A notícia atiçou a curiosidade de leitores
no final do ano passado: finalmente a poesia de Caio Fernando Abreu (1948-1996)
seria reunida em livro.
Análise: Versos retratam ressaca que se deu sobre a geração de Caio Fernando Abreu
Quando morreu, aos 47 anos, Caio já era um
autor consagrado de dezenas de contos, dois romances, crônicas, peças de teatro
e artigos para jornais e revistas.
E também de centenas de poemas. Mas, fora um
ou outro verso, Caio nunca publicou sua produção poética, desconhecida mesmo
por fãs e especialistas em sua obra.
Em novembro, essa faceta oculta do escritor
esteve prestes a vir à tona. A editora Record anunciou que no dia 30 chegaria
às livrarias o livro “Poesias Nunca Publicadas de Caio Fernando Abreu”.
Organizado pelas pesquisadoras Letícia da
Costa Chaplin e Márcia Ivana de Lima e Silva, o livro, que nasceu como tese de
doutorado de Chaplin, traria 116 poemas.
O título chegou a ser distribuído para a
imprensa, mas, poucos dias depois, a editora cancelou a distribuição dos 3.000
exemplares para as livrarias. Alegou apenas que a atitude foi tomada em
“virtude de um erro editorial”.
Se o livro tivesse sido publicado, não seria
difícil para um fã de MPB detectar o erro: a página 49 trazia, como se fosse
poema de Caio, a letra de “Barato Total”, de Gilberto Gil.

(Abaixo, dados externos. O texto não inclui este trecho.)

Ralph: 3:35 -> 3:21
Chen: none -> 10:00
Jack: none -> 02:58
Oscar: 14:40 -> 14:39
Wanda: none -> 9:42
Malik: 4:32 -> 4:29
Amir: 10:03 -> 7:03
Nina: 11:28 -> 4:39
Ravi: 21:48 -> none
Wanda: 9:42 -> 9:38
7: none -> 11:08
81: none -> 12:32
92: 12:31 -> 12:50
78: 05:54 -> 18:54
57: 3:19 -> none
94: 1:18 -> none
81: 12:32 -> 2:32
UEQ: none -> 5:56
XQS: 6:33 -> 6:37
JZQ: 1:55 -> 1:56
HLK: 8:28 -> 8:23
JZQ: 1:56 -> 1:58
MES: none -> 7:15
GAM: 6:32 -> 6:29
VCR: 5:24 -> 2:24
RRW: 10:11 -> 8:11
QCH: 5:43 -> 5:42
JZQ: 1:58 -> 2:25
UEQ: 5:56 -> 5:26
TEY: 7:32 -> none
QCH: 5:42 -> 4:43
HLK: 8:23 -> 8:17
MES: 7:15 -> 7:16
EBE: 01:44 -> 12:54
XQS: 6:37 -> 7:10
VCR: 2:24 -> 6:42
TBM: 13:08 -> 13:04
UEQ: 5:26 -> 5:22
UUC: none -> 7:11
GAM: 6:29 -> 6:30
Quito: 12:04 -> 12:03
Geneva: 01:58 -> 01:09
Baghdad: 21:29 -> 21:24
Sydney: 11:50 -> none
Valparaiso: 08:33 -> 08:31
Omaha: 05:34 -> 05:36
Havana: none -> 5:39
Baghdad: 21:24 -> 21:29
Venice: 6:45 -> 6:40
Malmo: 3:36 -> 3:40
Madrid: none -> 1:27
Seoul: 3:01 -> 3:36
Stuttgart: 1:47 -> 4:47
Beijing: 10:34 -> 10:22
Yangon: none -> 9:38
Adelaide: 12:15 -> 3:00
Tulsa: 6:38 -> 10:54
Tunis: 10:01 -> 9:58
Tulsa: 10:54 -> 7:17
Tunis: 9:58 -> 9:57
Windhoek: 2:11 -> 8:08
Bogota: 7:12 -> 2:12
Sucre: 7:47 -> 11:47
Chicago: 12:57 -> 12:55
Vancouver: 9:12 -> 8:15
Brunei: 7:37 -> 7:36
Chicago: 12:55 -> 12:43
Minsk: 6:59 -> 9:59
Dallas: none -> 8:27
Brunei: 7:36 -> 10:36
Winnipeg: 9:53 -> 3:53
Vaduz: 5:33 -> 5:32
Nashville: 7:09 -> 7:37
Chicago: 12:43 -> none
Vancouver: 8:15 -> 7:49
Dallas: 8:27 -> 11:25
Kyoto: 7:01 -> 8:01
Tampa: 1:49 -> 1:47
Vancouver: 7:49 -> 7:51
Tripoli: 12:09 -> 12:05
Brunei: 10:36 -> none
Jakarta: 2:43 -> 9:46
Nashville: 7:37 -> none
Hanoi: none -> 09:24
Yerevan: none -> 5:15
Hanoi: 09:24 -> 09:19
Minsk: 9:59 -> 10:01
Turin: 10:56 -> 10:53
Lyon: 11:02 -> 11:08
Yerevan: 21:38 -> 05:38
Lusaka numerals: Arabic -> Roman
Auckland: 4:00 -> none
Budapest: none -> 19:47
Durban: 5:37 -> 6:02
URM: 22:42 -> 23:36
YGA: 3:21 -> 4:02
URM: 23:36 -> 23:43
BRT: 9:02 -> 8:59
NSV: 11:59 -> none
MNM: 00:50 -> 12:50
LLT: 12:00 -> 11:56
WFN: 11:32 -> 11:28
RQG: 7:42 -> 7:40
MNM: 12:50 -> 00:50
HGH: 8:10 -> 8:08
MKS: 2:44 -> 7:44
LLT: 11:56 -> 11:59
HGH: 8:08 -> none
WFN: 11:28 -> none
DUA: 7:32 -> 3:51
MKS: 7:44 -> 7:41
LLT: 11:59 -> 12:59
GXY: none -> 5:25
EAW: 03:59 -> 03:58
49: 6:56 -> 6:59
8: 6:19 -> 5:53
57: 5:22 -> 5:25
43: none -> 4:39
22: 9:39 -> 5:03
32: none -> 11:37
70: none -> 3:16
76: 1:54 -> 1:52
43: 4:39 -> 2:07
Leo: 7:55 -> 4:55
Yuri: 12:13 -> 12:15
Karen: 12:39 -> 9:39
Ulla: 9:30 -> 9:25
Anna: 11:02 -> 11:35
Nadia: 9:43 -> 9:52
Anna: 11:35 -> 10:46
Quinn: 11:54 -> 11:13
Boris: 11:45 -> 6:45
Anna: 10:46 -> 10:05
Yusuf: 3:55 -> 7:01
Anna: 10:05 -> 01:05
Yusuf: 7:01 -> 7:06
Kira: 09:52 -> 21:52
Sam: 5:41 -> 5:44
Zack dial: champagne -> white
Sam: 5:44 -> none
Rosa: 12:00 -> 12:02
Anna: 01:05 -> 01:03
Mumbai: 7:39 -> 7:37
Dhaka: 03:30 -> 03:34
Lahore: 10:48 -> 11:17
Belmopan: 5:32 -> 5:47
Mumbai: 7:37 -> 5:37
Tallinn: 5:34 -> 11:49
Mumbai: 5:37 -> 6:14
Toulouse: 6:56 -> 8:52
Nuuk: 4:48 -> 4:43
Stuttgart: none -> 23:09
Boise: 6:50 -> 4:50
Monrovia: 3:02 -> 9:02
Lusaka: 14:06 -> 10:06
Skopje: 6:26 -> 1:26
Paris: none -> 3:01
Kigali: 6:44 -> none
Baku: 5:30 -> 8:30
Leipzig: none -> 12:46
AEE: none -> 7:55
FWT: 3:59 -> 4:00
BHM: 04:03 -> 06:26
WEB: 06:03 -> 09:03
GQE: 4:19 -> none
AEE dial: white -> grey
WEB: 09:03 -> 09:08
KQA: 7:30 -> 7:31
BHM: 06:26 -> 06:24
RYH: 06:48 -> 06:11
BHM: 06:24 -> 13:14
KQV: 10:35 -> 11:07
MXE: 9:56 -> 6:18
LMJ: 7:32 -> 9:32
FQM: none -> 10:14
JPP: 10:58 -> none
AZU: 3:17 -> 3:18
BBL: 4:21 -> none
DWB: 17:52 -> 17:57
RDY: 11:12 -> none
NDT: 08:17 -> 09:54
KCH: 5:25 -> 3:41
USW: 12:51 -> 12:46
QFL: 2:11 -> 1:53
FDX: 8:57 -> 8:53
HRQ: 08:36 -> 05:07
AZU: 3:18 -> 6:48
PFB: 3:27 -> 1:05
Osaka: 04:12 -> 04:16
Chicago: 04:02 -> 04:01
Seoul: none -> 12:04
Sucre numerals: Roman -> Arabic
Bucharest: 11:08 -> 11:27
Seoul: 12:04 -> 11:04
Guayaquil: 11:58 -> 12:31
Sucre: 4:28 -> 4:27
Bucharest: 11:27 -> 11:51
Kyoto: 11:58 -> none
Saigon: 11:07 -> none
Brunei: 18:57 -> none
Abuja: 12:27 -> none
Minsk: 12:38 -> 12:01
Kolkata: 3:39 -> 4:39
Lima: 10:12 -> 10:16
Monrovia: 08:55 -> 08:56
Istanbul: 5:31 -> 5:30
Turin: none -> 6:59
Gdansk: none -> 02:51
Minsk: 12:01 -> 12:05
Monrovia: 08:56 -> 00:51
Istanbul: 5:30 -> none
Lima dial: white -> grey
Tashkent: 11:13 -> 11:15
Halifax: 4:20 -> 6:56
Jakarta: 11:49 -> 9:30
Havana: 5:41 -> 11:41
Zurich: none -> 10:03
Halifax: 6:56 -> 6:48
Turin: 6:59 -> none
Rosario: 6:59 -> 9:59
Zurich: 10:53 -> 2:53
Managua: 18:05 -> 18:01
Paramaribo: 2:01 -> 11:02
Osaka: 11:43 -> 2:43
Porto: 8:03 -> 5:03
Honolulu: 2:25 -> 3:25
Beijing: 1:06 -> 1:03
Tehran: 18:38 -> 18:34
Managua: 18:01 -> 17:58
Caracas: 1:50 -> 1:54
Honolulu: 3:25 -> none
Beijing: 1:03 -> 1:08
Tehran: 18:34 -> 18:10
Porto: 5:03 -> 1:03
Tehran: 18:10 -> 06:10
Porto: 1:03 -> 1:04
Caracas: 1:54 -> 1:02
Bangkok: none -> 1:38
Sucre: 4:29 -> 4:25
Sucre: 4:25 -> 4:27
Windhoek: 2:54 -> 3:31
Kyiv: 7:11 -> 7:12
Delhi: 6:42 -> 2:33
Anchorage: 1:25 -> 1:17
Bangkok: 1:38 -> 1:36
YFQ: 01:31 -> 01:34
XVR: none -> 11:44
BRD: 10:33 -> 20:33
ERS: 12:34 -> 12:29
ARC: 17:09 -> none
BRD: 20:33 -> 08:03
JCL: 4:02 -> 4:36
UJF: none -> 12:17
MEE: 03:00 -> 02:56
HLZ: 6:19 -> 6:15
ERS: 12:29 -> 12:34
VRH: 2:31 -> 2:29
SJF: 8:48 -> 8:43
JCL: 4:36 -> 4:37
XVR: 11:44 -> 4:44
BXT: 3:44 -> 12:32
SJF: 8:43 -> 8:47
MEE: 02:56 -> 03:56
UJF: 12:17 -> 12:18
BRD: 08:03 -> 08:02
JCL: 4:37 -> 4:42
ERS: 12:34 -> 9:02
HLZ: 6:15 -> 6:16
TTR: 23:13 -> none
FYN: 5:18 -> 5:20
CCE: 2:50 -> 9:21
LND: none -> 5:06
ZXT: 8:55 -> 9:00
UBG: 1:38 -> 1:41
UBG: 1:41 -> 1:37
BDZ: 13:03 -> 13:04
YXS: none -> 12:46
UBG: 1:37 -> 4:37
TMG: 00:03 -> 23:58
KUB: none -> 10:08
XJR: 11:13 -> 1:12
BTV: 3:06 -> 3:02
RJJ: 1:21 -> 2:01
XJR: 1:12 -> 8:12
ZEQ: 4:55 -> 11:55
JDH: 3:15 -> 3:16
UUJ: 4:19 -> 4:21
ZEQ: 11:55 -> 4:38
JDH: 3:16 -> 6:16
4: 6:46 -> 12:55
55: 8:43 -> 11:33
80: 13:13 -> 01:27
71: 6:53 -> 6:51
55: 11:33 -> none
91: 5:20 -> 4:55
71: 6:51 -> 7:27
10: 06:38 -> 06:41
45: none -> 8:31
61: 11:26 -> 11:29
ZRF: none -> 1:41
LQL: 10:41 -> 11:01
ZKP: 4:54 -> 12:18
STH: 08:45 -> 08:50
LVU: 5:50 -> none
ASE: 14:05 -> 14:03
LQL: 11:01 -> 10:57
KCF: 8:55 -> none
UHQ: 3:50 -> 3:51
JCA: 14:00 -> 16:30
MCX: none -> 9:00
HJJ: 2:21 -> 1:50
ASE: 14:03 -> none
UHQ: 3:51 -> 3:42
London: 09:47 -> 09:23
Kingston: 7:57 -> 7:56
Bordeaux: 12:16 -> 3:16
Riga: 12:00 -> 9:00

Os versos da canção foram localizados pelas
organizadoras em um diário de Caio de 1976. Ao lado da letra há rostos de
mulheres desenhados com caneta preta. Um deles seria o retrato da cantora Gal
Costa, que gravou a música no disco “Cantar” (1974).
Procuradas pela reportagem, as organizadoras
não responderam aos recados até o fechamento desta edição.
A Record informou que o livro está em
processo de análise e que uma edição corrigida será lançada. A data ainda não
foi definida.
Paula Dip, autora da biografia “Para Sempre
Teu, Caio F.” (ed. Record), vai revisar o livro. Ela conta que proporá a
substituição de “Barato Total” por um poema que não integrava a versão
recolhida e o acréscimo, na introdução, de um texto que explique o erro.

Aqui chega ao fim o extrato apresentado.